Dataset for studying gender disparity in English literary texts

Data Brief. 2022 Feb 2:41:107905. doi: 10.1016/j.dib.2022.107905. eCollection 2022 Apr.

Abstract

Recent discourse has highlighted significant gender disparity in many aspects of economic, social and cultural life. With the advent of advanced tools in Artificial Intelligence (AI) and Natural Language Processing (NLP), there is an opportunity to use computational and digital tools to analyze corpora, such as copyright-expired literature in the pre-modern period (defined herein as books published approximately between 1800 and 1950) from the Project Gutenberg corpus. Nevertheless, there are challenges in using such tools, especially for maintaining high-enough quality to explore interesting hypotheses.

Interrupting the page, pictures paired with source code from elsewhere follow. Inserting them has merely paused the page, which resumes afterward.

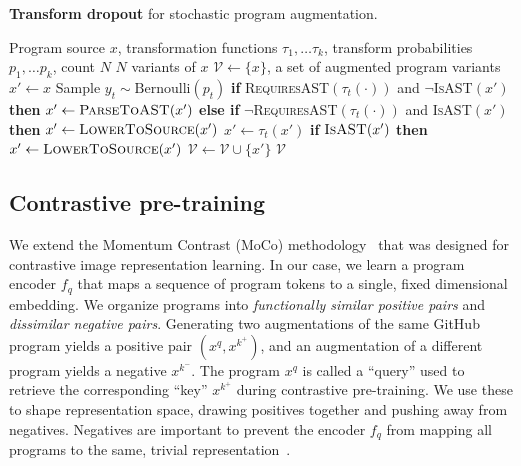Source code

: \documentclass[11pt]{article}
\begin{document}
\begin{algorithm}[t]
\small
   \caption{\textbf{Transform dropout} for stochastic program augmentation.}
   \label{alg:transformation}
\begin{algorithmic}[1]
    Program source $x$, transformation functions $\tau_1,\ldots\tau_k$, transform probabilities $p_1,\ldots p_k$, count $N$
    $N$ variants of $x$
   \STATE $\mathcal{V} \leftarrow \{x\}$, a set of augmented program variants
        \STATE $x' \leftarrow x$
   		    \STATE Sample $y_t \sim \text{Bernoulli}(p_t)$
       		    \STATE \textbf{if} \textsc{RequiresAST}$(\tau_t(\cdot))$ and $\neg$\textsc{IsAST}$(x')$ \textbf{then} $x' \leftarrow \textsc{ParseToAST}(x')$
       		    \STATE \textbf{else if} $\neg$\textsc{RequiresAST}$(\tau_t(\cdot))$ and \textsc{IsAST}$(x')$ \textbf{then} $x' \leftarrow \textsc{LowerToSource}(x')$
\STATE $x' \leftarrow \tau_t(x')$
    	    \ENDIF{}
   		\ENDFOR{}
   		\STATE \textbf{if} $\textsc{IsAST}(x')$ \textbf{then} $x' \leftarrow \textsc{LowerToSource}(x')$
   		\STATE $\mathcal{V} \leftarrow \mathcal{V} \cup \{x'\}$
   \ENDFOR{}
    $\mathcal{V}$
\end{algorithmic}
\end{algorithm} 

\subsection{Contrastive pre-training} \label{infonce_loss}
We extend the Momentum Contrast (MoCo) methodology~\citep{he2019momentum} that was designed for contrastive image representation learning. In our case, we learn a program encoder $f_q$ that maps a sequence of program tokens to a single, fixed dimensional embedding.
We organize programs into \textit{functionally similar positive pairs} and \textit{dissimilar negative pairs}.
Generating two augmentations of the same GitHub program yields a positive pair $(x^q, x^{k^+})$, and an augmentation of a different program yields a negative $x^{k^-}$. The program $x^q$ is called a ``query'' used to retrieve the corresponding ``key'' $x^{k^+}$ during contrastive pre-training.
We use these to shape representation space, drawing positives together and pushing away from negatives. Negatives are important to prevent the encoder $f_q$ from mapping all programs to the same, trivial representation~\cite{pmlr-v97-saunshi19a}.
\end{document}
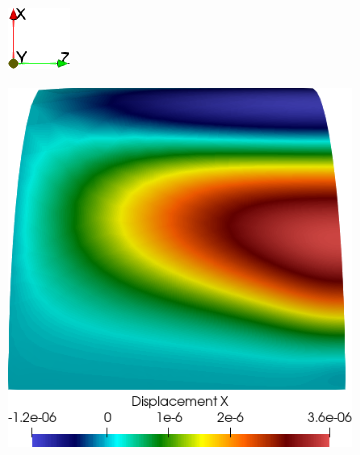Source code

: \begin{figure}[h!]
    \centering
    \caption{Cilindro biengastado em problema estático - Campos de deslocamentos obtidos.}
    \begin{subfigure}{0.075\textwidth}
        \includegraphics[width=\linewidth]{Figuras/cylinder-shell/eixos.png}
    \end{subfigure}
    \begin{subfigure}{0.3\textwidth}
        \includegraphics[width=\linewidth]{Figuras/cylinder-shell/ux.png}

\end{subfigure}
\end{figure}
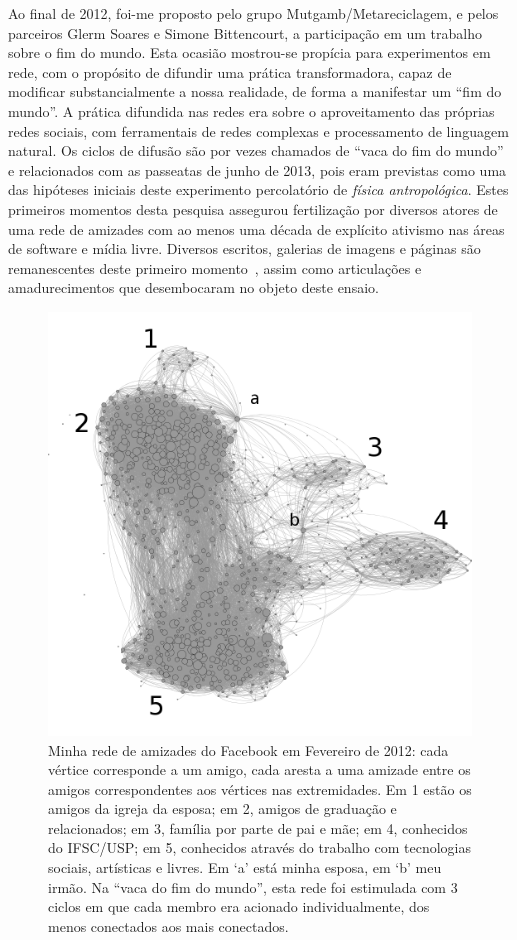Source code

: \documentclass[a4paper, 11pt]{article} %
\begin{document}
Ao final de 2012, foi-me proposto pelo grupo Mutgamb/Metareciclagem, e pelos parceiros Glerm Soares e Simone Bittencourt, a participação  em um trabalho sobre o fim do mundo. Esta ocasião mostrou-se propícia para experimentos em rede, com o propósito de difundir uma prática transformadora, capaz de modificar substancialmente a nossa realidade, de forma a manifestar um ``fim do mundo''. A prática difundida nas redes era sobre o aproveitamento das próprias redes sociais, com ferramentais de redes complexas e processamento de linguagem natural. Os ciclos de difusão são por vezes chamados de ``vaca do fim do mundo'' e relacionados com as passeatas de junho de 2013, pois eram previstas como uma das hipóteses iniciais deste experimento percolatório de \emph{física antropológica}. Estes primeiros momentos desta pesquisa assegurou fertilização por diversos atores de uma rede de amizades com ao menos uma década de explícito ativismo nas áreas de software e mídia livre. Diversos escritos, galerias de imagens e páginas são remanescentes deste primeiro momento~\cite{ciberiun,ars,rc1,rc2}, assim como articulações e amadurecimentos que desembocaram no objeto deste ensaio.
\begin{figure}[H]
  \centering
    \includegraphics[width=.9\textwidth]{rederf.png}
  \caption{\small Minha rede de amizades do Facebook em Fevereiro de 2012: cada vértice corresponde a um amigo, cada aresta a uma amizade entre os amigos correspondentes aos vértices nas extremidades. Em 1 estão os amigos da igreja da esposa; em 2, amigos de graduação e relacionados; em 3, família por parte de pai e mãe; em 4, conhecidos do IFSC/USP; em 5, conhecidos através do trabalho com tecnologias sociais, artísticas e livres. Em `a' está minha esposa, em `b' meu irmão. Na ``vaca do fim do mundo'', esta rede foi estimulada com 3 ciclos em que cada membro era acionado individualmente, dos menos conectados aos mais conectados.}\label{fig:redem}
\end{figure}
\end{document}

We present a dataset and materials that illustrate how modern processes in NLP can be used on the raw text of more than 3,000 literary texts in Project Gutenberg to (i) extract characters and pronouns from the text with high quality, (ii) disambiguate characters so that they are not overcounted, (iii) detect the gender of each character. Furthermore, we also used manual labeling to determine the genders of authors who have published these texts, and published the labels as part of the dataset to facilitate future digital humanities research.

Keywords: Digital humanities; Gender Disparity; Natural language processing; Text analytics.